This is not the most recent version of the article. View current version (5 DEC 2014)
Balloon angioplasty versus medical therapy for hypertensive patients with renal artery obstruction
Editorial Group: Cochrane Peripheral Vascular Diseases Group
Published Online: 21 JUL 2003
Assessed as up-to-date: 29 JUN 2008
Copyright © 2008 The Cochrane Collaboration. Published by John Wiley & Sons, Ltd.
How to Cite
Nordmann AJ, Logan AG. Balloon angioplasty versus medical therapy for hypertensive patients with renal artery obstruction. Cochrane Database of Systematic Reviews 2003, Issue 3. Art. No.: CD002944. DOI: 10.1002/14651858.CD002944.
- Publication Status: New search for studies and content updated (no change to conclusions)
- Published Online: 21 JUL 2003
This is not the most recent version of the article. View current version (05 DEC 2014)
Atherosclerotic renal artery stenosis is the most common cause of secondary hypertension. Balloon angioplasty is widely used for the treatment of hypertensive people with renal artery stenosis.
To compare the effectiveness of balloon angioplasty (with and without stenting) with medical therapy on blood pressure control, renal function, frequency of renovascular complications and side effects in hypertensive people with atherosclerotic renal artery stenosis.
The Cochrane Peripheral Vascular Diseases Group searched their Specialised Register (last search June 2008) and the Cochrane Central Register of Controlled Trials (CENTRAL) in The Cochrane Library 2008, Issue 2. Bibliographies were also reviewed and trial authors contacted for more information.
Randomised controlled trials (RCTs) comparing balloon angioplasty with medical therapy in hypertensive people with haemodynamically significant renal artery stenosis (greater than 50% reduction in luminal diameter) and minimum follow-up of six months.

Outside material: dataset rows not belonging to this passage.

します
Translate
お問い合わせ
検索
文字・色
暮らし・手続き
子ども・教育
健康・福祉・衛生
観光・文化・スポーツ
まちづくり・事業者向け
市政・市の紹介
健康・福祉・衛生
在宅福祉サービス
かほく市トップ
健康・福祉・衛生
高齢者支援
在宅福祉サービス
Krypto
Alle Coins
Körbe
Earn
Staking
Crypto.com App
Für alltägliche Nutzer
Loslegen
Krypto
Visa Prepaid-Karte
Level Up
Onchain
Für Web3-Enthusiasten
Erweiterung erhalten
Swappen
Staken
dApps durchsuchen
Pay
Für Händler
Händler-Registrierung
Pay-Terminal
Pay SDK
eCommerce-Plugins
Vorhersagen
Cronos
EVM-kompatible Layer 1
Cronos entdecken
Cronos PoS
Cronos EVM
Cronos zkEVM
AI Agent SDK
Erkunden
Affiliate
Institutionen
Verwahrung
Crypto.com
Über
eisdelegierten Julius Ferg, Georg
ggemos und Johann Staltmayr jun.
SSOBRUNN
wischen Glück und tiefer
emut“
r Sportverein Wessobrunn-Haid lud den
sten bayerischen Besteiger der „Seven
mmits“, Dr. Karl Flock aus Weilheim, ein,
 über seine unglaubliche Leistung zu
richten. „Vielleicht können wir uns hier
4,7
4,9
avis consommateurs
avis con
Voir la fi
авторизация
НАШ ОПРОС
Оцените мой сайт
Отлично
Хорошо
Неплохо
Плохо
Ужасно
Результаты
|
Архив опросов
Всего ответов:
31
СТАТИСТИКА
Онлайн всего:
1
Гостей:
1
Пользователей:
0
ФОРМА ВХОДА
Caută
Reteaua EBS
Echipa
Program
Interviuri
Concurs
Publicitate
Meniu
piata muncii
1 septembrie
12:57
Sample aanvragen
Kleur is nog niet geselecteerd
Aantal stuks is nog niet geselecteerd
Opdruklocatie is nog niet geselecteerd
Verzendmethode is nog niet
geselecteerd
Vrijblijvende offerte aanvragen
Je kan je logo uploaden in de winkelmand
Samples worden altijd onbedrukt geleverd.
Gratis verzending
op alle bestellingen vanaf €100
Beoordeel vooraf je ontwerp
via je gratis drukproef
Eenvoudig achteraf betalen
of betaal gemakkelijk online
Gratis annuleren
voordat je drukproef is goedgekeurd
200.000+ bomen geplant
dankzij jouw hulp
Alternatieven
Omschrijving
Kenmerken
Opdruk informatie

Data collection and analysis
Data were extracted independently concerning trial design, participants, interventions and outcome measures. Data quality precluded a formal meta-analysis to assess the effect on blood pressure, renal function, number and defined daily doses of antihypertensive drugs. Peto's odds ratios and corresponding 95% confidence intervals (CI) were calculated for dichotomous outcomes, e.g. vessel patency and renovascular complications.
Three RCTs involving 210 participants met the inclusion criteria. In unselected participants, there was a consistent but statistically non significant trend towards lower blood pressure in the balloon angioplasty group. Those treated with balloon angioplasty required less antihypertensive drugs in two trials and were more likely to have patent renal arteries after 12 months (OR 4.2, 95% CI 1.8 to 9.8). There were no differences in renal function. There were significantly fewer cardiovascular and renovascular complications in participants treated with angioplasty (OR 0.32, 95% CI 0.15 to 0.70; test for heterogeneity p > 0.1).

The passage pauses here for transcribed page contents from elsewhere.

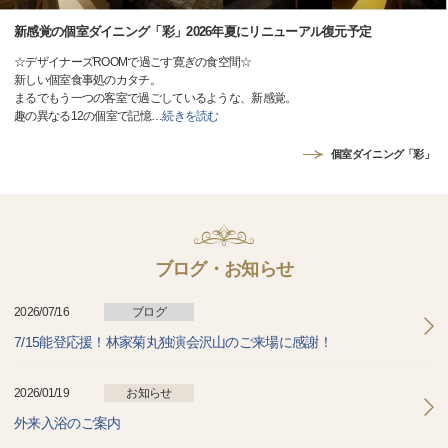
新感覚の個室ダイニング「彩」2026年夏にリニューアル復元予定
☆デザイナーズROOMで過ごす寛ぎの食空間☆
新しい個室食事処のカタチ。
まるでもう一つの客室で過ごしているような、新感覚。
趣の異なる12の個室で記憶
…
続きを読む
個室ダイニング「彩」
ブログ・お知らせ
2026/07/16
ブログ
7/15能登応援！林家菊丸独演会沢山のご来場に感謝！
2026/01/19
お知らせ
外来入浴のご案内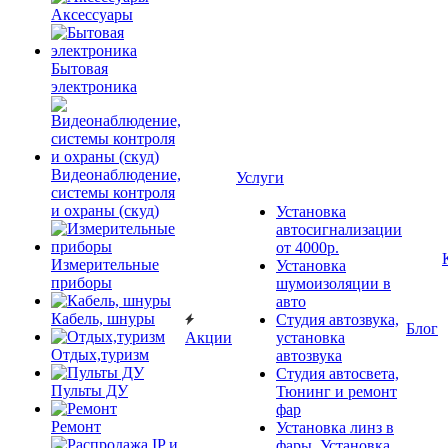
Аксессуары
Бытовая
электроника
Видеонаблюдение,
Услуги
системы контроля
и охраны (скуд)
Установка
автосигнализации
от 4000р.
Измерительные
Установка
приборы
шумоизоляции в
авто
Кабель, шнуры
Студия автозвука,
Блог
Акции
установка
Отдых,туризм
автозвука
Студия автосвета,
Пульты ДУ
Тюнинг и ремонт
фар
Ремонт
Установка линз в
фары, Установка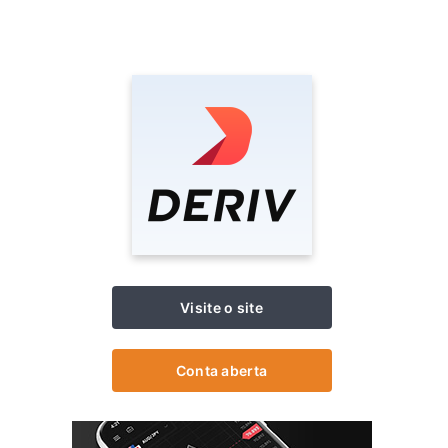
Visite o site
Conta aberta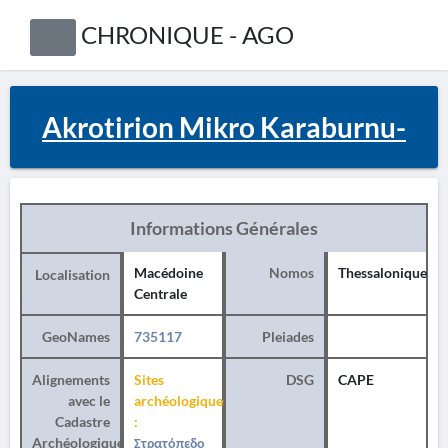
CHRONIQUE - AGO
Akrotirion Mikro Karaburnu-
Informations Générales
Macédoine
Nomos
Thessalonique
Localisation
Centrale
GeoNames
735117
Pleiades
Alignements
Sites
DSG
CAPE
avec le
archéologiques
Cadastre
:
Archéologique
Στρατόπεδο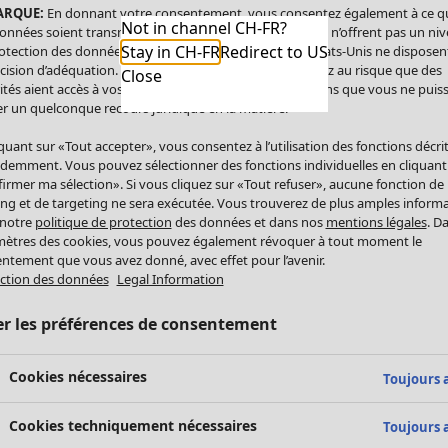
ARQUE:
En donnant votre consentement, vous consentez également à ce q
Not in channel CH-FR?
onnées soient transmises aux États-Unis. Les États-Unis n’offrent pas un ni
Stay in CH-FR
Redirect to US
otection des données comparable à celui de l’UE. Les États-Unis ne disposen
cision d’adéquation. Par conséquent, vous vous exposez au risque que des
Close
ités aient accès à vos données à caractère personnel sans que vous ne puiss
r un quelconque recours juridique en la matière.
iquant sur «Tout accepter», vous consentez à l’utilisation des fonctions décri
demment. Vous pouvez sélectionner des fonctions individuelles en cliquant
irmer ma sélection». Si vous cliquez sur «Tout refuser», aucune fonction de
ing et de targeting ne sera exécutée. Vous trouverez de plus amples inform
 notre
politique de protection
des données et dans nos
mentions légales
. D
ètres des cookies, vous pouvez également révoquer à tout moment le
ntement que vous avez donné, avec effet pour l’avenir.
ction des données
Legal Information
er les préférences de consentement
Cookies nécessaires
Toujours a
Cookies techniquement nécessaires
Toujours a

Available data are insufficient to conclude that balloon angioplasty is superior to medical therapy in lowering blood pressure of people with renal artery stenosis and pharmacologically controlled blood pressure. Where hypertension is refractory to medical therapy, there is weak evidence that balloon angioplasty lowers blood pressure more effectively than medical therapy. Balloon angioplasty appears to be safe and shows fewer cardiovascular and renovascular complications. Randomised controlled trials are needed to compare the effect of balloon angioplasty and medical therapy on the preservation of renal function in the long term.
Plain language summary
Balloon angioplasty versus medical therapy for patients with renal artery obstruction and high blood pressure
Atherosclerosis can cause narrowing and hardening of the main blood vessel supplying the kidneys (renal artery stenosis) and resulting high blood pressure. Even using drugs that lower blood pressure (antihypertensives), atherosclerotic renal artery narrowing tends to progress. Poor blood flow results in a lack of oxygen (renal ischaemia) and loss of kidney function, causing kidney failure and death. Currently, possible treatments are medical treatment with blood pressure lowering drugs, insertion of a balloon-like tube which is inflated to open up the renal artery (balloon angioplasty, with and without stents), insertion of a tube to open up the artery with stents, and surgery to reconstruct the artery. The review authors identified three controlled trials in which a total of 210 adults were randomized to have balloon angioplasty or drug treatment only. Those treated with balloon angioplasty required less antihypertensive drugs in two trials and were more likely to have open renal arteries after 12 months. The data were insufficient to show that one treatment was better than the other in lowering blood pressure. Renal function was similar with balloon angioplasty and drug treatment. Balloon angioplasty appears to be safe and there were fewer cardiovascular and renovascular complications in participants treated with angioplasty. Where high blood pressure is not reduced sufficiently with drugs, balloon angioplasty may help.